▶ [PROMPT]: Return the text of these records without any changes, and leave out the pictures.

▶ [Dataset excerpts]:
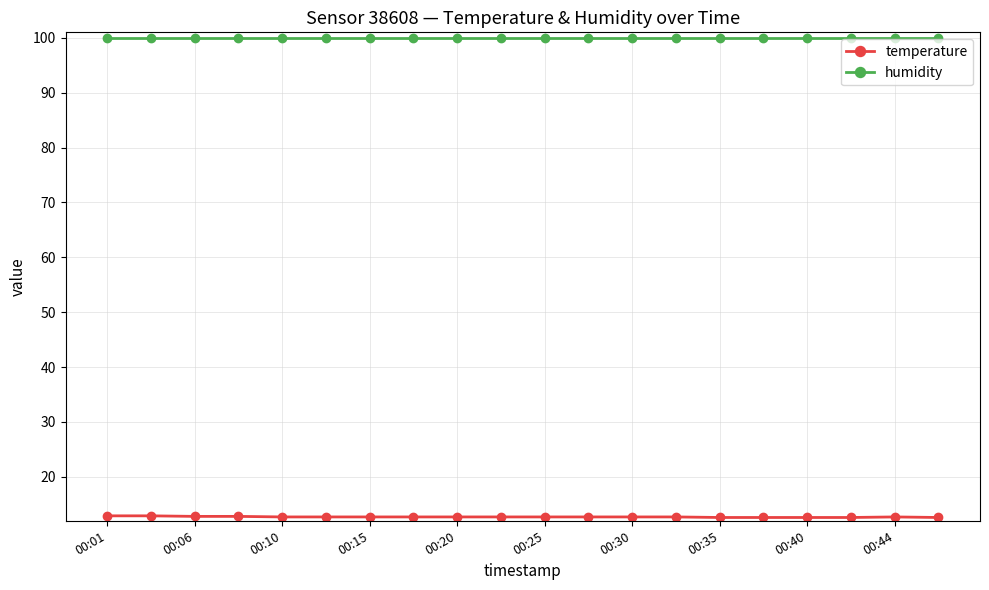

Which series has the largest total across all categories?

humidity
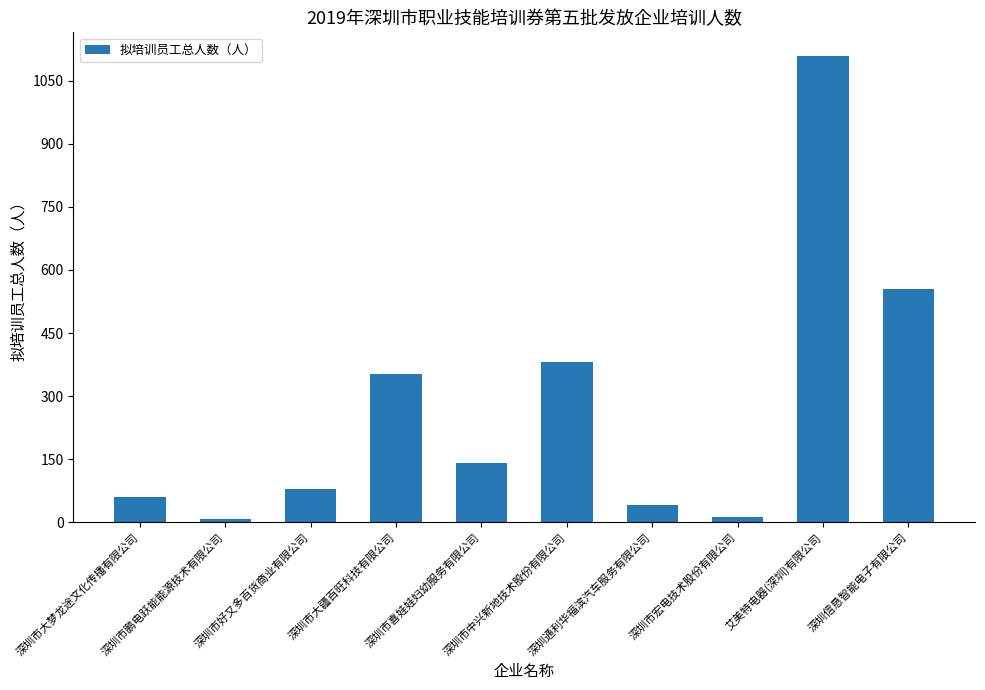

The chart shows a value of 969 at 深圳信恳智能电子有限公司. True or false?

False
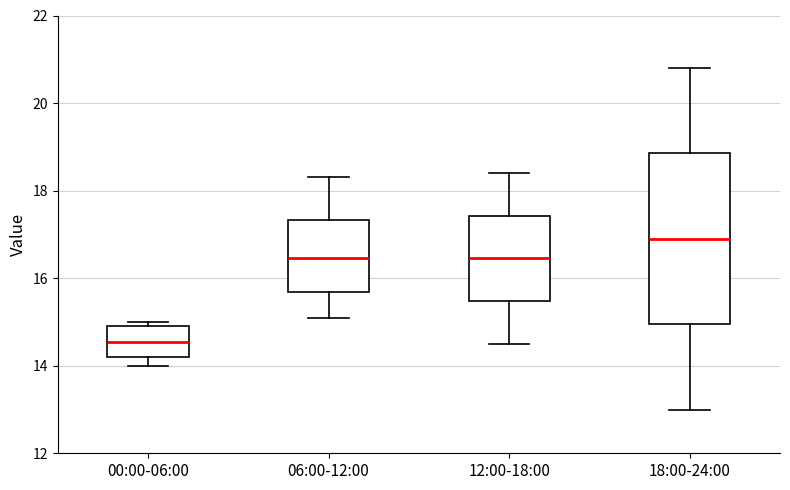

Reading left to right, read every box against the y-axis: the position of its median line, the range the box covers, and the ends of its whiskers. The values are not printed on the chart, so give them approximately, as read against the axis.

00:00-06:00: median 14.6, box 14.2 to 15.0, whiskers 14.0 to 15.0 (just above the box's upper edge)
06:00-12:00: median 16.4, box 15.6 to 17.4, whiskers 15.2 to 18.4
12:00-18:00: median 16.4, box 15.4 to 17.4, whiskers 14.6 to 18.4
18:00-24:00: median 17.0, box 15.0 to 18.8, whiskers 13.0 to 20.8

▶ [ANSWER FOR THIS EXERCISE]:
Which series has the largest total across all categories?

humidity

The chart shows a value of 969 at 深圳信恳智能电子有限公司. True or false?

False

Reading left to right, read every box against the y-axis: the position of its median line, the range the box covers, and the ends of its whiskers. The values are not printed on the chart, so give them approximately, as read against the axis.

00:00-06:00: median 14.6, box 14.2 to 15.0, whiskers 14.0 to 15.0 (just above the box's upper edge)
06:00-12:00: median 16.4, box 15.6 to 17.4, whiskers 15.2 to 18.4
12:00-18:00: median 16.4, box 15.4 to 17.4, whiskers 14.6 to 18.4
18:00-24:00: median 17.0, box 15.0 to 18.8, whiskers 13.0 to 20.8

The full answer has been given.